I think you will find that it is mounted on a block at the side of the touchhole Dobbs. I suspect that the sparks are directed sideways onto the primed touchole so that in the event of failure a match can be applied to the priming. This again is only conjecture on my part and we would need to see the lock from the other side to be sure.
Rob.
Thanks again Jonas.
Rob.
I'm more inclined to trust the measurements from Winfield on both--the key piece is profile drawings; as I've said before if you compare a Strike Eagle, a Tomcat and a Flanker they're all twin-engine, twin-tail, two-seat deltas of similar size and layout and yet the dimensions don't tell the full story of their radically different variations on that same basic theme. I know that if I were the Master Shipwright at Cadiz-Carraca tasked with bulking a 64 up into a 74, I'd want to use an existing blueprint rather than re-invent the wheel, and similarly if I was the Admiralty ordering such rebuild I'd want it done to the current "fleet standard" design so as to maximize commonality fleetwide.
BWAS 1793-1817
LGD's - Bahama 53.34, Ildefonso 53.35 (ARS Bahama at Threedecks 52.93)

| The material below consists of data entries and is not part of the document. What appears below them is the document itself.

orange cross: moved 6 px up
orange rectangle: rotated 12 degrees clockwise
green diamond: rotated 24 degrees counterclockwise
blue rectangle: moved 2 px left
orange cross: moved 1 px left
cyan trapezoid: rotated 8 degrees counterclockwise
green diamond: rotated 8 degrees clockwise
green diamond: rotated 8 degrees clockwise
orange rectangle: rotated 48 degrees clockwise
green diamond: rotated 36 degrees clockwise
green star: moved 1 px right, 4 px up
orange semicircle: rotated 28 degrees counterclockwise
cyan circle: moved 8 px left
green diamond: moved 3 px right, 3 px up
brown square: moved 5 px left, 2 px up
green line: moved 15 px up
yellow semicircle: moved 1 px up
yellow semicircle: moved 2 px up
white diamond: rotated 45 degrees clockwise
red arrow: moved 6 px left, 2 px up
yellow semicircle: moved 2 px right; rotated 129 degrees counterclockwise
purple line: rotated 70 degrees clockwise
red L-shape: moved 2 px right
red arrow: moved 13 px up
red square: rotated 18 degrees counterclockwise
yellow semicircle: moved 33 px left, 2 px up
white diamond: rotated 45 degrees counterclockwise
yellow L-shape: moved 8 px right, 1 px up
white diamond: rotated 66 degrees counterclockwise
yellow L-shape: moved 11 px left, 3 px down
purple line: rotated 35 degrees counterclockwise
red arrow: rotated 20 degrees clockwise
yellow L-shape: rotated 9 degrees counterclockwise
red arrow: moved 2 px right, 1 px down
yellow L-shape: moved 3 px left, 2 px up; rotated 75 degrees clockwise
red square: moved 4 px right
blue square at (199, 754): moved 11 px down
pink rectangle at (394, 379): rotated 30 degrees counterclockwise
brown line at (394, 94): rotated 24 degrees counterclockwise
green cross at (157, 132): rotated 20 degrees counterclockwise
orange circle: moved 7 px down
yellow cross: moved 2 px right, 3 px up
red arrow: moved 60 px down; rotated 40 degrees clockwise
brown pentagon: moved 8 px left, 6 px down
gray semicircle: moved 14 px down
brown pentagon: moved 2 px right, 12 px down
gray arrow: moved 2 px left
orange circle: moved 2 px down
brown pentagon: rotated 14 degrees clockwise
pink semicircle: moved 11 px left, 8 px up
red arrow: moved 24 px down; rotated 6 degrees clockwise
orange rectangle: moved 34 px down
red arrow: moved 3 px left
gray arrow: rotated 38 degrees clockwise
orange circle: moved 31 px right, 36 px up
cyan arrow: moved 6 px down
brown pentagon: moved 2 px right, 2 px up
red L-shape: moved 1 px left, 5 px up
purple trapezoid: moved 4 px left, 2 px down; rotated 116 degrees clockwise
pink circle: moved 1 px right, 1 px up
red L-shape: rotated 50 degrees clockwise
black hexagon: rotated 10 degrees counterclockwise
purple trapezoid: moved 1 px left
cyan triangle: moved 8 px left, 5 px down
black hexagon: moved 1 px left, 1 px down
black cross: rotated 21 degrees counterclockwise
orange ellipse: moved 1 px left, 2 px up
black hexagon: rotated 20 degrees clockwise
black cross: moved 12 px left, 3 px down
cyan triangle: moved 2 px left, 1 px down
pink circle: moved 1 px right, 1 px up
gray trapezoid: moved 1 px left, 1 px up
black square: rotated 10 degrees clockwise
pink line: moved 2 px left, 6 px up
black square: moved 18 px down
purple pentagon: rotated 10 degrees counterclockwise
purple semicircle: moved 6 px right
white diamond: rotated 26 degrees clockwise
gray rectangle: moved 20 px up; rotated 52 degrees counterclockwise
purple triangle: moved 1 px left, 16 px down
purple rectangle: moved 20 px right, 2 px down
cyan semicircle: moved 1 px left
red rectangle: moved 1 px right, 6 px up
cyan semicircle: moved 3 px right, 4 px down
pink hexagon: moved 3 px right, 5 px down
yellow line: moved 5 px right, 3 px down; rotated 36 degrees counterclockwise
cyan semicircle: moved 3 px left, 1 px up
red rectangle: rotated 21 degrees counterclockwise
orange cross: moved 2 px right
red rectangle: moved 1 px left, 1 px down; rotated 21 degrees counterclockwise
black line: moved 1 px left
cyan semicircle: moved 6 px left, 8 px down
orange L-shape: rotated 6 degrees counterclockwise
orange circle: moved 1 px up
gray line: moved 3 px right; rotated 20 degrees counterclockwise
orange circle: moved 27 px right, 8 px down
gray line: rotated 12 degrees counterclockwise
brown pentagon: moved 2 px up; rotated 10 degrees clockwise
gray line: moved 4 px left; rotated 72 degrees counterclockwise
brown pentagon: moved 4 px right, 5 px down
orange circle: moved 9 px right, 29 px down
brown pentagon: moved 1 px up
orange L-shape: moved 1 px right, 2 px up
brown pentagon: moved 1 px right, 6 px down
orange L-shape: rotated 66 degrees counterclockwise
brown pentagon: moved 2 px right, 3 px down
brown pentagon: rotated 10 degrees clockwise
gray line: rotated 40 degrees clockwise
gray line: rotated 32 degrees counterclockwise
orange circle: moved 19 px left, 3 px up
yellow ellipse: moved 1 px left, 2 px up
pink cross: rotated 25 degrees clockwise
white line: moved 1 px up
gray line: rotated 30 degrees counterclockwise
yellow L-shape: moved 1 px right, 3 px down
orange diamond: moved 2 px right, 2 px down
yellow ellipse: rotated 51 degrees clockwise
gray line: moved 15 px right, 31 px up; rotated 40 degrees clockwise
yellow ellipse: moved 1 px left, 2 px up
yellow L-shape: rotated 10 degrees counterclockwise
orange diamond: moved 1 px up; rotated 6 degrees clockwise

Beam - Bahama 14.64, Ildefonso 14.64 (ARS Bahama at Threedecks 14.21)
BM - Bahama 1786, Ildefonso 1751
Implication: Either the ThreeDecks entry has her dimensions as a 64 (she'd be a damn big one; the last British 64's were a full 4m shorter, and the San Fulgencios that were the end of the 64 worldwide 2m!) or she was measured post-refit--major structural alterations seem unlikely for a ship destined to only serve as a prison hulk, so my suspicion is that the Spanish measurements were "as first planned" and that the Ildefonso design was substituted between that point and saws-to-wood.
I agree that much more can be learned from drawings than just from the stats as DB wrote.
Those stats are very much telling a strange story. I don't believe that they would elongate the keel though. It would probably have been almost as big of a job as to build a new ship from the timber of the old one.
The French did exactly that with the 1776 rebuild of Sphinx--tore down the old ship and reassembled its timbers to match the 1765 Artesien design, and several older 1740s 74's were done similarly to he design of 1760s Citoyen to make up the rest of her class. My gut is we had a full "Breakup and Reassemble" there... Spanish naval records are frustratingly incomplete even for the folks that DO speak the language, and very little of that work has been translated for the benefit of us who either do not or are decades out of practice.
Then again, I have a friend who's with Army Corps of Engineers, and even though G.'s heritage is Mexican rather than Castilian Spanish and his military service was Army rather than Navy, he might be able to help me muddle through it. I owe him a shoot session sometime anyway... that might be a good time to float the idea, if we can ever synch schedules.